Why? If a proof is wrong it has to be locally invalid, i.e. draw some inference which is invalid according to rules of logic. Of course the antecedent could have been defined pages earlier, but in and of itself the error must be local, right?

Human-written proofs are not written in Lean to be checked easily and there'll be potentially many formalizations for written prose and only some of them will be what the author intended. You need to pick the right formalization before you can say that this proof has local errors.
If a human reviewer rejects a proof, what do they consider apart from local errors? Formal proofs have formal local errors (which can be checked mechanically), while informal proofs have informal local errors (which require humans and some degree of hermeneutics to check). Am I missing something?
It might be using some nonlocal context e.g. something similar was proved earlier in the proof and the reader is assumed to remember and/or generalize this or there's some assumptions that are stated only in the beginning. There's also probably a bit of skipped proofs of the kind "I'll be able to do this if pressed, but so will the reviewer".
Rejection: an incredibly complex proof can fall for (comparatively) simple reasons. If the AI scans the entire proof and says yep, there's the flaw, page 126 theorem X contradicts <well established known theorem> then a human can verify this without having to understand the whole proof.
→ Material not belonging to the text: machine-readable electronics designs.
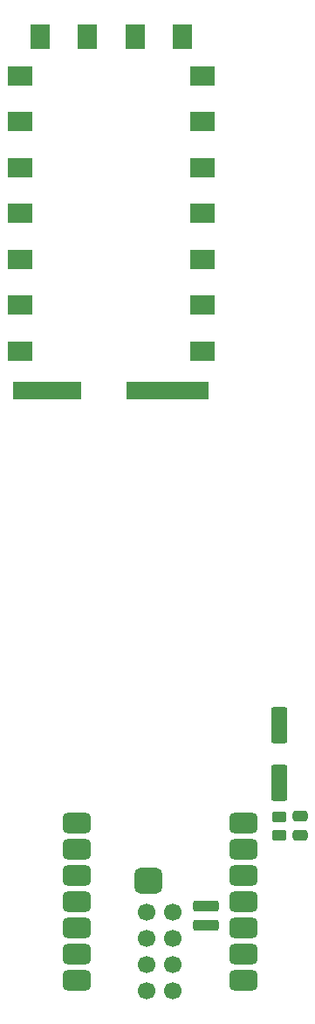
<source format=gbr>
%TF.GenerationSoftware,KiCad,Pcbnew,8.0.6*%
%TF.CreationDate,2024-10-23T18:19:56-04:00*%
%TF.ProjectId,MobileRadio,4d6f6269-6c65-4526-9164-696f2e6b6963,rev?*%
%TF.SameCoordinates,Original*%
%TF.FileFunction,Paste,Top*%
%TF.FilePolarity,Positive*%
%FSLAX46Y46*%
G04 Gerber Fmt 4.6, Leading zero omitted, Abs format (unit mm)*
G04 Created by KiCad (PCBNEW 8.0.6) date 2024-10-23 18:19:56*
%MOMM*%
%LPD*%
G01*
G04 APERTURE LIST*
G04 Aperture macros list*
%AMRoundRect*
0 Rectangle with rounded corners*
0 $1 Rounding radius*
0 $2 $3 $4 $5 $6 $7 $8 $9 X,Y pos of 4 corners*
0 Add a 4 corners polygon primitive as box body*
4,1,4,$2,$3,$4,$5,$6,$7,$8,$9,$2,$3,0*
0 Add four circle primitives for the rounded corners*
1,1,$1+$1,$2,$3*
1,1,$1+$1,$4,$5*
1,1,$1+$1,$6,$7*
1,1,$1+$1,$8,$9*
0 Add four rect primitives between the rounded corners*
20,1,$1+$1,$2,$3,$4,$5,0*
20,1,$1+$1,$4,$5,$6,$7,0*
20,1,$1+$1,$6,$7,$8,$9,0*
20,1,$1+$1,$8,$9,$2,$3,0*%
G04 Aperture macros list end*
%ADD10RoundRect,0.500000X0.875000X0.500000X-0.875000X0.500000X-0.875000X-0.500000X0.875000X-0.500000X0*%
%ADD11RoundRect,0.275000X-0.975000X-0.275000X0.975000X-0.275000X0.975000X0.275000X-0.975000X0.275000X0*%
%ADD12C,1.700000*%
%ADD13RoundRect,0.625000X0.750000X0.625000X-0.750000X0.625000X-0.750000X-0.625000X0.750000X-0.625000X0*%
%ADD14RoundRect,0.250000X-0.450000X0.262500X-0.450000X-0.262500X0.450000X-0.262500X0.450000X0.262500X0*%
%ADD15RoundRect,0.250000X0.550000X-1.500000X0.550000X1.500000X-0.550000X1.500000X-0.550000X-1.500000X0*%
%ADD16RoundRect,0.250000X-0.475000X0.250000X-0.475000X-0.250000X0.475000X-0.250000X0.475000X0.250000X0*%
%ADD17R,2.470000X1.880000*%
%ADD18R,1.880000X2.470000*%
%ADD19R,6.600000X1.800000*%
%ADD20R,8.000000X1.800000*%
G04 APERTURE END LIST*
D10*
%TO.C,U1*%
X124995500Y-146939750D03*
X124995500Y-144399750D03*
X124995500Y-141859750D03*
X124995500Y-139319750D03*
X124995500Y-136779750D03*
X124995500Y-134239750D03*
X124995500Y-131699750D03*
X108830500Y-131699750D03*
X108830500Y-134239750D03*
X108830500Y-136779750D03*
X108830500Y-139319750D03*
X108830500Y-141859750D03*
X108830500Y-144399750D03*
X108830500Y-146939750D03*
D11*
X121385500Y-139701750D03*
X121385500Y-141606750D03*
D12*
X118210500Y-147951750D03*
X115670500Y-147951750D03*
X118210500Y-145411750D03*
X115670500Y-145411750D03*
X118210500Y-142871750D03*
X115670500Y-142871750D03*
X118210500Y-140331750D03*
X115670500Y-140331750D03*
D13*
X115820500Y-137319750D03*
%TD*%
D14*
%TO.C,R1*%
X128500000Y-131087500D03*
X128500000Y-132912500D03*
%TD*%
D15*
%TO.C,C2*%
X128500000Y-127800000D03*
X128500000Y-122200000D03*
%TD*%
D16*
%TO.C,C1*%
X130500000Y-131000000D03*
X130500000Y-132900000D03*
%TD*%
D17*
%TO.C,U2*%
X103375000Y-85975000D03*
X103375000Y-81525000D03*
X103375000Y-77075000D03*
X103375000Y-72625000D03*
X103375000Y-68175000D03*
X103375000Y-63725000D03*
X103375000Y-59275000D03*
D18*
X105300000Y-55500000D03*
X109900000Y-55500000D03*
X114500000Y-55500000D03*
X119100000Y-55500000D03*
D17*
X121025000Y-59275000D03*
X121025000Y-63725000D03*
X121025000Y-68175000D03*
X121025000Y-72625000D03*
X121025000Y-77075000D03*
X121025000Y-81525000D03*
X121025000Y-85975000D03*
D19*
X106000000Y-89750000D03*
D20*
X117700000Y-89750000D03*
%TD*%
M02*

</source>
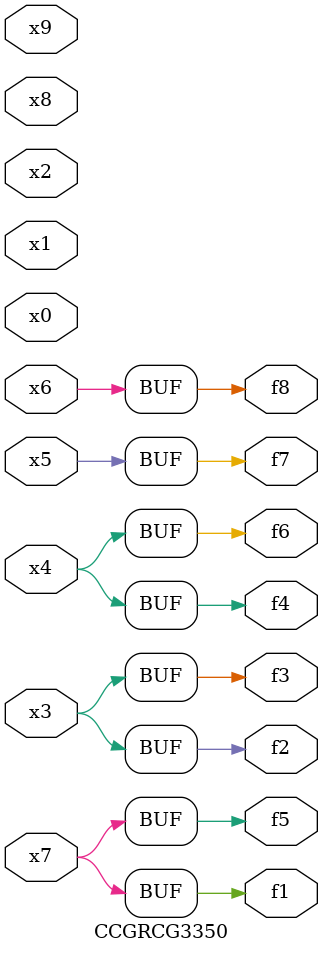
<source format=v>
module CCGRCG3350(
	input x0, x1, x2, x3, x4, x5, x6, x7, x8, x9,
	output f1, f2, f3, f4, f5, f6, f7, f8
);
	assign f1 = x7;
	assign f2 = x3;
	assign f3 = x3;
	assign f4 = x4;
	assign f5 = x7;
	assign f6 = x4;
	assign f7 = x5;
	assign f8 = x6;
endmodule

</source>
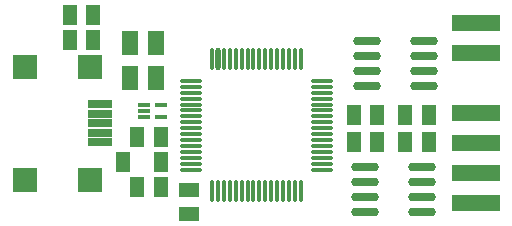
<source format=gts>
%FSLAX25Y25*%
%MOIN*%
G70*
G01*
G75*
G04 Layer_Color=8388736*
%ADD10C,0.00787*%
%ADD11R,0.03937X0.05906*%
%ADD12R,0.03543X0.00984*%
%ADD13O,0.06890X0.00787*%
%ADD14O,0.00787X0.06890*%
%ADD15O,0.01181X0.06890*%
%ADD16R,0.07874X0.01969*%
%ADD17R,0.07874X0.07874*%
%ADD18R,0.15748X0.04724*%
%ADD19O,0.08661X0.02362*%
%ADD20R,0.05906X0.03937*%
%ADD21R,0.04921X0.07874*%
%ADD22C,0.01575*%
%ADD23R,0.03740X0.08465*%
%ADD24R,0.12795X0.08465*%
%ADD25R,0.05906X0.08661*%
%ADD26C,0.00591*%
%ADD27R,0.15354X0.03937*%
%ADD28R,0.02000X0.06000*%
%ADD29R,0.05512X0.05906*%
%ADD30R,0.00787X0.05906*%
%ADD31R,0.04537X0.06506*%
%ADD32R,0.04143X0.01584*%
%ADD33O,0.07490X0.01387*%
%ADD34O,0.01387X0.07490*%
%ADD35O,0.01781X0.07490*%
%ADD36R,0.08474X0.02569*%
%ADD37R,0.08474X0.08474*%
%ADD38R,0.16348X0.05324*%
%ADD39O,0.09261X0.02962*%
%ADD40R,0.06506X0.04537*%
%ADD41R,0.05521X0.08474*%
D31*
X140945Y37008D02*
D03*
X148819D02*
D03*
X123819Y36811D02*
D03*
X131693D02*
D03*
X59449Y12992D02*
D03*
X51575D02*
D03*
X131693Y27953D02*
D03*
X123819D02*
D03*
X29134Y70079D02*
D03*
X37008D02*
D03*
X51575Y29528D02*
D03*
X59449D02*
D03*
X29134Y61811D02*
D03*
X37008D02*
D03*
X140945Y27953D02*
D03*
X148819D02*
D03*
X46850Y21260D02*
D03*
X59449D02*
D03*
D32*
X59449Y40157D02*
D03*
Y36220D02*
D03*
X53937D02*
D03*
Y38189D02*
D03*
Y40157D02*
D03*
D33*
X69390Y48228D02*
D03*
Y46260D02*
D03*
Y44291D02*
D03*
Y42323D02*
D03*
Y40354D02*
D03*
Y38386D02*
D03*
Y36417D02*
D03*
Y34449D02*
D03*
Y32480D02*
D03*
Y30512D02*
D03*
Y28543D02*
D03*
Y26575D02*
D03*
Y24606D02*
D03*
Y22638D02*
D03*
Y20669D02*
D03*
Y18701D02*
D03*
X113287D02*
D03*
Y20669D02*
D03*
Y22638D02*
D03*
Y24606D02*
D03*
Y26575D02*
D03*
Y28543D02*
D03*
Y30512D02*
D03*
Y32480D02*
D03*
Y34449D02*
D03*
Y36417D02*
D03*
Y38386D02*
D03*
Y40354D02*
D03*
Y42323D02*
D03*
Y44291D02*
D03*
Y46260D02*
D03*
Y48228D02*
D03*
D34*
X76575Y11516D02*
D03*
X78543D02*
D03*
X80512D02*
D03*
X82480D02*
D03*
X84449D02*
D03*
X86417D02*
D03*
X88386D02*
D03*
X90354D02*
D03*
X92323D02*
D03*
X94291D02*
D03*
X96260D02*
D03*
X98228D02*
D03*
X100197D02*
D03*
X102165D02*
D03*
X104134D02*
D03*
X106102D02*
D03*
Y55413D02*
D03*
X104134D02*
D03*
X102165D02*
D03*
X100197D02*
D03*
X98228D02*
D03*
X96260D02*
D03*
X94291D02*
D03*
X92323D02*
D03*
X90354D02*
D03*
X88386D02*
D03*
X86417D02*
D03*
X84449D02*
D03*
X82480D02*
D03*
X80512D02*
D03*
X76575D02*
D03*
D35*
X78543D02*
D03*
D36*
X39327Y40453D02*
D03*
Y37303D02*
D03*
Y34154D02*
D03*
Y31004D02*
D03*
Y27854D02*
D03*
D37*
X14173Y15354D02*
D03*
Y52756D02*
D03*
X35827D02*
D03*
Y15354D02*
D03*
D38*
X164370Y7402D02*
D03*
Y17402D02*
D03*
Y27402D02*
D03*
Y37402D02*
D03*
Y57402D02*
D03*
Y67402D02*
D03*
D39*
X146514Y4606D02*
D03*
Y9606D02*
D03*
Y14606D02*
D03*
Y19606D02*
D03*
X127617Y4606D02*
D03*
Y9606D02*
D03*
Y14606D02*
D03*
Y19606D02*
D03*
X128347Y61437D02*
D03*
Y56437D02*
D03*
Y51437D02*
D03*
Y46437D02*
D03*
X147244Y61437D02*
D03*
Y56437D02*
D03*
Y51437D02*
D03*
Y46437D02*
D03*
D40*
X68898Y11811D02*
D03*
Y3937D02*
D03*
D41*
X49213Y61024D02*
D03*
Y49213D02*
D03*
X57874D02*
D03*
Y61024D02*
D03*
M02*

</source>
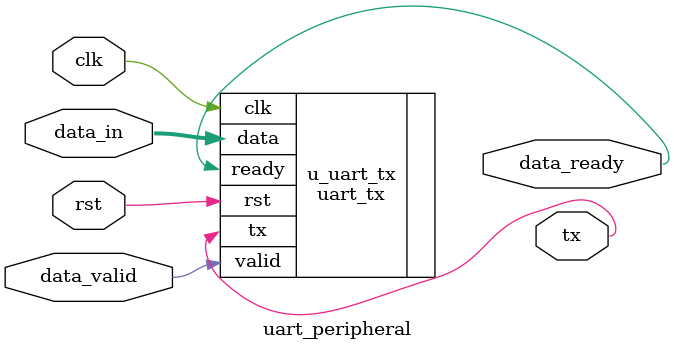
<source format=v>
module uart_peripheral #(
    parameter CLK_FREQ = 27,
    parameter BAUD     = 115200
) (
    input        clk,
    input        rst,
    input  [7:0] data_in,
    input        data_valid,
    output       data_ready,
    output       tx
);
    uart_tx #(
        .CLK_FREQ(CLK_FREQ),
        .BAUD(BAUD)
    ) u_uart_tx (
        .clk(clk),
        .rst(rst),
        .data(data_in),
        .valid(data_valid),
        .ready(data_ready),
        .tx(tx)
    );
endmodule

</source>
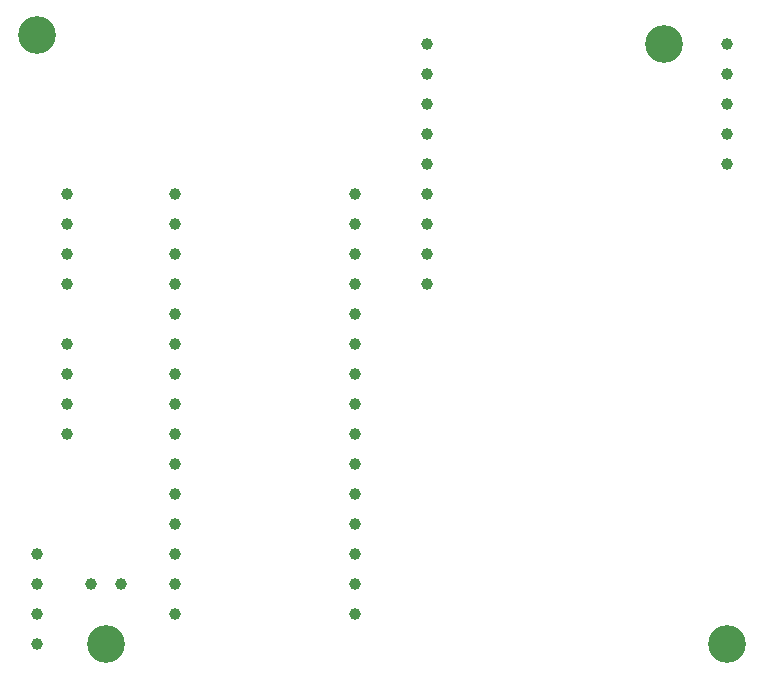
<source format=gbr>
G04 Generated by Ultiboard 14.2 *
%FSLAX34Y34*%
%MOMM*%

%ADD10C,0.0001*%
%ADD11C,3.2000*%
%ADD12C,1.0000*%


G04 ColorRGB 000000 for the following layer *
%LNBohrung-Copper Top-Copper Bottom*%
%LPD*%
G54D11*
X35560Y551180D03*
X93980Y35560D03*
X566420Y543560D03*
X619760Y35560D03*
G54D12*
X81280Y86360D03*
X106680Y86360D03*
X152400Y416560D03*
X152400Y391160D03*
X152400Y365760D03*
X152400Y340360D03*
X152400Y314960D03*
X152400Y289560D03*
X152400Y264160D03*
X152400Y238760D03*
X152400Y213360D03*
X152400Y187960D03*
X152400Y162560D03*
X152400Y137160D03*
X152400Y111760D03*
X152400Y86360D03*
X152400Y60960D03*
X304800Y416560D03*
X304800Y391160D03*
X304800Y365760D03*
X304800Y340360D03*
X304800Y314960D03*
X304800Y289560D03*
X304800Y264160D03*
X304800Y238760D03*
X304800Y213360D03*
X304800Y187960D03*
X304800Y162560D03*
X304800Y137160D03*
X304800Y111760D03*
X304800Y86360D03*
X304800Y60960D03*
X35560Y35560D03*
X35560Y60960D03*
X35560Y86360D03*
X35560Y111760D03*
X60960Y213360D03*
X60960Y238760D03*
X60960Y264160D03*
X60960Y289560D03*
X60960Y340360D03*
X60960Y365760D03*
X60960Y391160D03*
X60960Y416560D03*
X365760Y518160D03*
X365760Y492760D03*
X365760Y467360D03*
X365760Y441960D03*
X365760Y416560D03*
X365760Y391160D03*
X365760Y365760D03*
X365760Y340360D03*
X619760Y441960D03*
X365760Y543560D03*
X619760Y543560D03*
X619760Y518160D03*
X619760Y492760D03*
X619760Y467360D03*

M02*

</source>
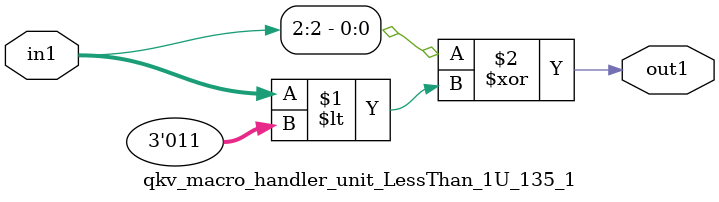
<source format=v>

`timescale 1ps / 1ps


module qkv_macro_handler_unit_LessThan_1U_135_1( in1, out1 );

    input [2:0] in1;
    output out1;

    
    // rtl_process:qkv_macro_handler_unit_LessThan_1U_135_1/qkv_macro_handler_unit_LessThan_1U_135_1_thread_1
    assign out1 = (in1[2] ^ in1 < 3'd3);

endmodule


</source>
This could lead to the proof being rejected entirely, or fixed and strengthened.

Confirmation: if the AI understands it well enough that we're even considering asking it to confirm the proof, then you can do all kinds of things. You can ask it to simplify the entire proof to make it easier for humans to verify. You can ask it questions about parts of the proof you don't understand. You can ask it if there's any interesting corollaries or applications in other fields. Maybe you can even ask it to rewrite the whole thing in LEAN (although, like the author, I know nothing about LEAN and have no idea if this would be useful).